データを既存のプロセスを使用して回収できない場合、ビンスはシャノンにデータ収集の職責を割り当てることができます。シャノンは Microsoft Dynamics AX のエンタープライズ ポータル にログオンして、自分の作業に関連する物質フローに関する情報を入力できます。

収集したデータおよび情報のレポート

Fabrikam が相当量のデータを収集するために十分な時間が経過した後、Microsoft Dynamics Ax クライアントまたは エンタープライズ ポータル のいずれかでレポートを作成できます。

注意

データを生成および発行するレポート機能の設定とコンフィギュレーションに基づいて、実際のレポートおよびレポートの詳細は、複雑さと表示できるデータの範囲の点で異なります。

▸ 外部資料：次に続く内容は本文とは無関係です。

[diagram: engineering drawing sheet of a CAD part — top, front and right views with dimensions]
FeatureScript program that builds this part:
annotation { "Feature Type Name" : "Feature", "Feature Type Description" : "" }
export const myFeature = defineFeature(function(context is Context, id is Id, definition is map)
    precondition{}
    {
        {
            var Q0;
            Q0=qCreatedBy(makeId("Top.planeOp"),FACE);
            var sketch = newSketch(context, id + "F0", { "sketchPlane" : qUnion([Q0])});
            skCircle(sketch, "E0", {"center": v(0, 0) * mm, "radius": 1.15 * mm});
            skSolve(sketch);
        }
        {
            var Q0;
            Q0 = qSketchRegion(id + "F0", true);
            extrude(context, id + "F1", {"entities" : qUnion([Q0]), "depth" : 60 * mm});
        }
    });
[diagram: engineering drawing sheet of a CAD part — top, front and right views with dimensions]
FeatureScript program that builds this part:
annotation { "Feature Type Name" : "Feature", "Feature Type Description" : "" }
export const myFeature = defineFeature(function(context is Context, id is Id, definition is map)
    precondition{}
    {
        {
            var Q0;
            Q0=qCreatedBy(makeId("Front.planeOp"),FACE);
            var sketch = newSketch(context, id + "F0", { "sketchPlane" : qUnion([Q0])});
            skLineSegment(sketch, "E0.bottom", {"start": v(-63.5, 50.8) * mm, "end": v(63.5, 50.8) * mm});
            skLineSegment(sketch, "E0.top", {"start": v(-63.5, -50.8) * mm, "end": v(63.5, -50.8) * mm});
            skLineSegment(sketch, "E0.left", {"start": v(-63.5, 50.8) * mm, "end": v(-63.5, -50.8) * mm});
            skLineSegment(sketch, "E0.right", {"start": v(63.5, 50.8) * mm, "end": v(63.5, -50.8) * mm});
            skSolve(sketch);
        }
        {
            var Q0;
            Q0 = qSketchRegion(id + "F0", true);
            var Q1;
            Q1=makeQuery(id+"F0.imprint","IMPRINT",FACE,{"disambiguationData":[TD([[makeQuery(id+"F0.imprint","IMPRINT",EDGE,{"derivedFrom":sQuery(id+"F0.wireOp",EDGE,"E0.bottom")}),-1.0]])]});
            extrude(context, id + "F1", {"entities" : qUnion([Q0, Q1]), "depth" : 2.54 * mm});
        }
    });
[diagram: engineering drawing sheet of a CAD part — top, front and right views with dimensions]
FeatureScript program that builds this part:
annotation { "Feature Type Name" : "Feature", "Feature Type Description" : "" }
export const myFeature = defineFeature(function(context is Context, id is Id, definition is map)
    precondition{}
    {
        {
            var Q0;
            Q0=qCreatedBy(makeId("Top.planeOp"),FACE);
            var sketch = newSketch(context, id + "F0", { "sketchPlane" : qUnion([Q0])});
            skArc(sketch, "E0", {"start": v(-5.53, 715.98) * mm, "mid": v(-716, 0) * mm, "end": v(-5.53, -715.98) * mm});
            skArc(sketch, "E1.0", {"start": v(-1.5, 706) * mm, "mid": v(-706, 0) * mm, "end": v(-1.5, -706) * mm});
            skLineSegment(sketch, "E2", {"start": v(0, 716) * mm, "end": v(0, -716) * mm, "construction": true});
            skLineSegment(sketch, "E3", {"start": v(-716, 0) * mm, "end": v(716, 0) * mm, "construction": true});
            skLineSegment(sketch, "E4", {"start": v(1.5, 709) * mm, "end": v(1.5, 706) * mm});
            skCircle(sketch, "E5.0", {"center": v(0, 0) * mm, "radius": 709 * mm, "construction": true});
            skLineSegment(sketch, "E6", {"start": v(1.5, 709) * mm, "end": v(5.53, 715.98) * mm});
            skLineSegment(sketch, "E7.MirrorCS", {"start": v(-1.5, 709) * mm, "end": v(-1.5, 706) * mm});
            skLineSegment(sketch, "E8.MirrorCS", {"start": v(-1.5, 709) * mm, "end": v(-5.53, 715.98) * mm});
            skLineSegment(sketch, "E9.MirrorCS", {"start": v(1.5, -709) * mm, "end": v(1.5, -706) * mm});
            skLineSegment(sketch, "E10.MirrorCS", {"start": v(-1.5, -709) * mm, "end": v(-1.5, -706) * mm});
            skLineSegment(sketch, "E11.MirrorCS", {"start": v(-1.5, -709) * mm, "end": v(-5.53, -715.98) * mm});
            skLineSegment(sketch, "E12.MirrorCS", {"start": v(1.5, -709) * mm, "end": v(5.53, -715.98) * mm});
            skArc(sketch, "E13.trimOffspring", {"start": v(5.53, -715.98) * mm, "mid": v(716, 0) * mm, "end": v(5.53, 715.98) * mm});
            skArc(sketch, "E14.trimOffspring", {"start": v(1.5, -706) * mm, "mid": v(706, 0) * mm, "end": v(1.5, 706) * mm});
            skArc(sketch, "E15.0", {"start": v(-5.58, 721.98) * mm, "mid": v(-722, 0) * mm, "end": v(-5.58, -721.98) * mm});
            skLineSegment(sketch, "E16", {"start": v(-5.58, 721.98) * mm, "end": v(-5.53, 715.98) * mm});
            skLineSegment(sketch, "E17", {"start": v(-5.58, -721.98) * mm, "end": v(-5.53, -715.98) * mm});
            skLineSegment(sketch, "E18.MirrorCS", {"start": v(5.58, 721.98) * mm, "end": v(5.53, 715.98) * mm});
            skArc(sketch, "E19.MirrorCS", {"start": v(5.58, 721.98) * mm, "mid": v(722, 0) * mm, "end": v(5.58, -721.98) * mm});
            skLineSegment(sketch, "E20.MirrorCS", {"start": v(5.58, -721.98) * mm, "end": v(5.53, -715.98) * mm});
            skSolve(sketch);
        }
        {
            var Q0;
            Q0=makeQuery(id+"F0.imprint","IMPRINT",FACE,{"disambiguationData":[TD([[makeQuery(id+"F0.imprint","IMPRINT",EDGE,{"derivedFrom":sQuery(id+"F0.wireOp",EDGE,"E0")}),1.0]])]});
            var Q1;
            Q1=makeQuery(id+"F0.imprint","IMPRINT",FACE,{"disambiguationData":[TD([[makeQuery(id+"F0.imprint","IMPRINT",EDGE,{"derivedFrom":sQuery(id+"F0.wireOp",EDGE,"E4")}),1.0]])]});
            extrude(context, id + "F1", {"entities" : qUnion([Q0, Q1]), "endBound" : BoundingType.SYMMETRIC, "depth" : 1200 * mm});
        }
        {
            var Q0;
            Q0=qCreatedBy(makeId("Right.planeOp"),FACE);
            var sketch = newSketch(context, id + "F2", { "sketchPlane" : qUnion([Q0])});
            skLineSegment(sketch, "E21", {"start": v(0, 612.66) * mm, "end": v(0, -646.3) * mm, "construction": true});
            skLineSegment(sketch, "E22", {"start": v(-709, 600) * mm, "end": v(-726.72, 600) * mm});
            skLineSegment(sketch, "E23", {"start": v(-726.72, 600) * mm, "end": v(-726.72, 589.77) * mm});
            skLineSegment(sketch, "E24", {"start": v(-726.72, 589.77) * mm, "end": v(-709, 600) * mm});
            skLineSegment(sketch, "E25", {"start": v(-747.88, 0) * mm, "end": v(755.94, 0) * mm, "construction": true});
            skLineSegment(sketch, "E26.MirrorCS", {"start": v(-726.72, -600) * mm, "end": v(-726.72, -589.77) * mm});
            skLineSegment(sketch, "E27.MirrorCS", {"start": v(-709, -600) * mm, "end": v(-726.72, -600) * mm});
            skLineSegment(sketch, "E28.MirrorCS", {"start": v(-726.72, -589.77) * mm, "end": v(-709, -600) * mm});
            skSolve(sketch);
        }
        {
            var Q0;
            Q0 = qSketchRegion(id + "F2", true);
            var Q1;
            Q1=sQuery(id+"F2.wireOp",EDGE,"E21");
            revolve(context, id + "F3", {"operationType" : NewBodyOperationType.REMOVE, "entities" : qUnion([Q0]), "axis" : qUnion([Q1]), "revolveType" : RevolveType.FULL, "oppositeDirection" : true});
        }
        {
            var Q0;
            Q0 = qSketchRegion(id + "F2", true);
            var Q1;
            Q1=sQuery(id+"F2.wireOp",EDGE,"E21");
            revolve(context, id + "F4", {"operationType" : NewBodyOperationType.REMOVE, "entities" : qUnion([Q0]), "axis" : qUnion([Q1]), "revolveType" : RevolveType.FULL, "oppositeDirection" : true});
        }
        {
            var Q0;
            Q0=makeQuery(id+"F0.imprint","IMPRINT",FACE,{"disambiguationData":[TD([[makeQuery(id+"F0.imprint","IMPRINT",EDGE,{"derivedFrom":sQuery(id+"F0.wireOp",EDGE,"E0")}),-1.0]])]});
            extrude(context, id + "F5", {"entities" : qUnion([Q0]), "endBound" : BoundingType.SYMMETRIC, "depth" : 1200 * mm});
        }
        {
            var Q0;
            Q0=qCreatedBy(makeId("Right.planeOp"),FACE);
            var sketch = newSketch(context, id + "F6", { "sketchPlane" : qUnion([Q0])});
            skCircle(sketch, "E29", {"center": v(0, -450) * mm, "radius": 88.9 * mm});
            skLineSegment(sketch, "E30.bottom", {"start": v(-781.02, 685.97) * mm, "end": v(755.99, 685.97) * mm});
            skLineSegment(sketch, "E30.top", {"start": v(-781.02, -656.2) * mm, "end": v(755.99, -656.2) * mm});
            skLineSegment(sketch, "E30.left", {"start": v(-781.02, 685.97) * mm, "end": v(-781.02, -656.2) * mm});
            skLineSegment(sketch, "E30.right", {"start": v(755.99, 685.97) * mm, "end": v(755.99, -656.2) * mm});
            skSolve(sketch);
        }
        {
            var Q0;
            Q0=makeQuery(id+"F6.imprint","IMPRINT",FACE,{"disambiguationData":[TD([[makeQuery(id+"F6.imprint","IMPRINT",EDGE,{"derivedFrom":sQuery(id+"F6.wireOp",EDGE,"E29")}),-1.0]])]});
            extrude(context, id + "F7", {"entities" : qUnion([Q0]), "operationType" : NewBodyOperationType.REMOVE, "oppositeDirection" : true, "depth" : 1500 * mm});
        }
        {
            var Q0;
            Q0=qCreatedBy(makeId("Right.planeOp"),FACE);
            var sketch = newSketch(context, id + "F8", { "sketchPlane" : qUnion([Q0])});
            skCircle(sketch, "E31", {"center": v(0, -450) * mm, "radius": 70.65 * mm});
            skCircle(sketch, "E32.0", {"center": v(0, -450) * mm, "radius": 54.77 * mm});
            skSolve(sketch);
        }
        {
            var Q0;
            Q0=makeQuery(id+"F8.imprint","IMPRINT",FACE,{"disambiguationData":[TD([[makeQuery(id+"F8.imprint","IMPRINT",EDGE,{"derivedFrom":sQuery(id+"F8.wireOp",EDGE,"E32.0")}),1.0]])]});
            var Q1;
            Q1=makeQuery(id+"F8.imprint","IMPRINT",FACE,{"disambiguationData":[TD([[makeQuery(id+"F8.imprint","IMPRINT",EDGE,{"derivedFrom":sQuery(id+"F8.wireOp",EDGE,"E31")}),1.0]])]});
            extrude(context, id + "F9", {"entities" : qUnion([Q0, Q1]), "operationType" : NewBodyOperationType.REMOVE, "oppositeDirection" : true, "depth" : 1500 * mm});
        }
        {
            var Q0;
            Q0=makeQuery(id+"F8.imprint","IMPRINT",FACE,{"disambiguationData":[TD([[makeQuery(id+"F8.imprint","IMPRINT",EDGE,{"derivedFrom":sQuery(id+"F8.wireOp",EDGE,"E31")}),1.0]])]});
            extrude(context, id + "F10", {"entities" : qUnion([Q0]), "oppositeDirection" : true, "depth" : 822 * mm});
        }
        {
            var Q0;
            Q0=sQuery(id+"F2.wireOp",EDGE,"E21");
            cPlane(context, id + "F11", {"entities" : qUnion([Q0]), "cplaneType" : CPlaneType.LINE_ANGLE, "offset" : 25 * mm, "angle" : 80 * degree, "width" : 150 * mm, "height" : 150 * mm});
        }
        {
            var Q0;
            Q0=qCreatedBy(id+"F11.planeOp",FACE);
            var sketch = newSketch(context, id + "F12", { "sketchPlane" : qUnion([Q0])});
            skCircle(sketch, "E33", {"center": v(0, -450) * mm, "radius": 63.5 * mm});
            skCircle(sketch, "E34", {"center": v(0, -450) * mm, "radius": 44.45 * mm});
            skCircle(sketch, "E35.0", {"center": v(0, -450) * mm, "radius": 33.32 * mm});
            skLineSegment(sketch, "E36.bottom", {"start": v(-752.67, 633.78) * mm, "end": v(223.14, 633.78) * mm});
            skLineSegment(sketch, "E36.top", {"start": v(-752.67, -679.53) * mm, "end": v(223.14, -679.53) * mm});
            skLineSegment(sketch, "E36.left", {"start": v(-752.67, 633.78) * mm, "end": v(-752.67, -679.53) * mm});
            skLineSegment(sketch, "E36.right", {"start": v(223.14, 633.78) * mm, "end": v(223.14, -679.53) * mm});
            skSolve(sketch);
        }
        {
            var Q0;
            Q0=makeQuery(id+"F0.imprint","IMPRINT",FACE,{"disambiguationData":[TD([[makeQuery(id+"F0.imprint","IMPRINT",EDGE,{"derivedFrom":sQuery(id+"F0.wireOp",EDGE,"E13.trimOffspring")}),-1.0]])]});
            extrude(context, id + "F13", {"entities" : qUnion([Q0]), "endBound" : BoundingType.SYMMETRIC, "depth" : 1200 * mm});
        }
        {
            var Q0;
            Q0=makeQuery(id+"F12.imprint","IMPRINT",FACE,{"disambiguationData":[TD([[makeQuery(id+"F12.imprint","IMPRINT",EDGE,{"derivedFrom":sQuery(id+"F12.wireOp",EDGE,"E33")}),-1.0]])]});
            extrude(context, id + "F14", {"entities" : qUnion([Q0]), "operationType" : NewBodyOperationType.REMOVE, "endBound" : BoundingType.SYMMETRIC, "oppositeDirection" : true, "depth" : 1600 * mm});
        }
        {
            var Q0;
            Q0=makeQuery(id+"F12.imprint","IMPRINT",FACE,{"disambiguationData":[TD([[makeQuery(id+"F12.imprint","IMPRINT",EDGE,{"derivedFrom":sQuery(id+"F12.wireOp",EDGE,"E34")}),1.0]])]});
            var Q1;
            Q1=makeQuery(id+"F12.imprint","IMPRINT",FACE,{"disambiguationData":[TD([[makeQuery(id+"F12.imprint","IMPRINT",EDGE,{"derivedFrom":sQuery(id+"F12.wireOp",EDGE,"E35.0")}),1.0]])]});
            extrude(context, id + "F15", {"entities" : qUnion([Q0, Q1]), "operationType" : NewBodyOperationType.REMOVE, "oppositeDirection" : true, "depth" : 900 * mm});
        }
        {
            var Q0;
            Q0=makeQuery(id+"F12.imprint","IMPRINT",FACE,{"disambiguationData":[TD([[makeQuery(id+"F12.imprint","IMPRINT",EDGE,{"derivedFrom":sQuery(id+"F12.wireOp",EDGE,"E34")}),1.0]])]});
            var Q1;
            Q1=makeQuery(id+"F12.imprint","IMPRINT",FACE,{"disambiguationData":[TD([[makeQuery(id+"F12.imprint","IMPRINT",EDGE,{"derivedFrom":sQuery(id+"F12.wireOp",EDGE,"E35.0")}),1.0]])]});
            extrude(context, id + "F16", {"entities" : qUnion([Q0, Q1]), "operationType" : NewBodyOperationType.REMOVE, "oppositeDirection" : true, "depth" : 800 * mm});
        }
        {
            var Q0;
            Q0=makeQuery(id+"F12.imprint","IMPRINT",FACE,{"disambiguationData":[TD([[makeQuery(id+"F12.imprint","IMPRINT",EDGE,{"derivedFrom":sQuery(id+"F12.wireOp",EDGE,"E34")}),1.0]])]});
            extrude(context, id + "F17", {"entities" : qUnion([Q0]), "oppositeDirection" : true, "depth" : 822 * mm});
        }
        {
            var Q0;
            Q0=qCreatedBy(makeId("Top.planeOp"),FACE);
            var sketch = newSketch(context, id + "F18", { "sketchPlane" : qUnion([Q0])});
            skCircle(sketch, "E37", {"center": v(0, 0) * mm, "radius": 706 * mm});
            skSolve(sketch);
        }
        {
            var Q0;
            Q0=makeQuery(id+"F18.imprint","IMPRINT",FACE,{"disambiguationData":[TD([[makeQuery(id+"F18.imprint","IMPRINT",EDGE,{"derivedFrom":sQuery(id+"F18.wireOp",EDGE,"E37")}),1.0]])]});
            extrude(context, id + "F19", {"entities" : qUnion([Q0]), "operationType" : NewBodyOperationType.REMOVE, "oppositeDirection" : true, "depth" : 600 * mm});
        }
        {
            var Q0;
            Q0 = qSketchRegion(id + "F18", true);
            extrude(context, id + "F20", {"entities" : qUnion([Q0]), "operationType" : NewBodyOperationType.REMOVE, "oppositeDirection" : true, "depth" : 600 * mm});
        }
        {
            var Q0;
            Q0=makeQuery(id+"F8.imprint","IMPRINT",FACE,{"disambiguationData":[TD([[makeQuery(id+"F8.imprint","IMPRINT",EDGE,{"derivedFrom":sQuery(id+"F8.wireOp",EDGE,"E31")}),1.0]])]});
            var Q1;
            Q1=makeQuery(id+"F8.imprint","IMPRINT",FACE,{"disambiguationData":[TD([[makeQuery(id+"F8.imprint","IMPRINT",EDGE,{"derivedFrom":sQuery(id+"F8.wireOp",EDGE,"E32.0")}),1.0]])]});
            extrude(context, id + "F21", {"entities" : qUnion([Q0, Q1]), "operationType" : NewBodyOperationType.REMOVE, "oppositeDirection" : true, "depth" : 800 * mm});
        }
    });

環境維持レポートは、Fabrikam の事業運営が環境に及ぼす影響を示します。Fabrikam は、これらのレポートのデータを使用して、環境への影響を減らすために組織がそのビジネス手法を変更できる領域を特定できます。次の表は、Fabrikam が エンタープライズ ポータルで作成できるレポートの一覧を示します。

レポート名

レポートのタイプ

説明

エネルギー消費

線グラフ

このグラフの X 軸は 1 か月の増分を表し、Y 軸は使用されるエネルギーの単位を表します。通常、エネルギー使用量はメガジュール (MJ) で測定します。

温室効果ガスの排出

棒グラフ

このグラフの X 軸は 1 か月の増分を表し、Y 軸は放出される温室効果ガスの単位を表します。温室効果ガス排出は、メートル トン単位でのCO2相当量 (tCO2e) で測定します。

エネルギー タイプ別のエネルギー原価

表形式レポート

このレポートは、計算された各エネルギー タイプのエネルギー コストを表示します。分析コードには、直接および間接のエネルギー物質と、転送先プロセスが含まれます。

直接的なエネルギー消費ミックス

円グラフ

このグラフには、エネルギー消費グラフで選択した月間の直接的エネルギー物質の消費を表示します。

間接的なエネルギー消費ミックス

円グラフ

このグラフには、エネルギー消費グラフで選択した月間の間接的エネルギー物質の消費を表示します。

プロセス別の温室効果ガスの排出

表形式レポート

このレポートは、親情報または範囲によってプロセスをグループ化し、子プロセスが値に含まれるようにします。合計は親レベルで表示されます。

物質のエントリ状態

表形式レポート

このレポートは、データ入力の割り当てを表示し、データが定時に入力されたかどうかを識別します。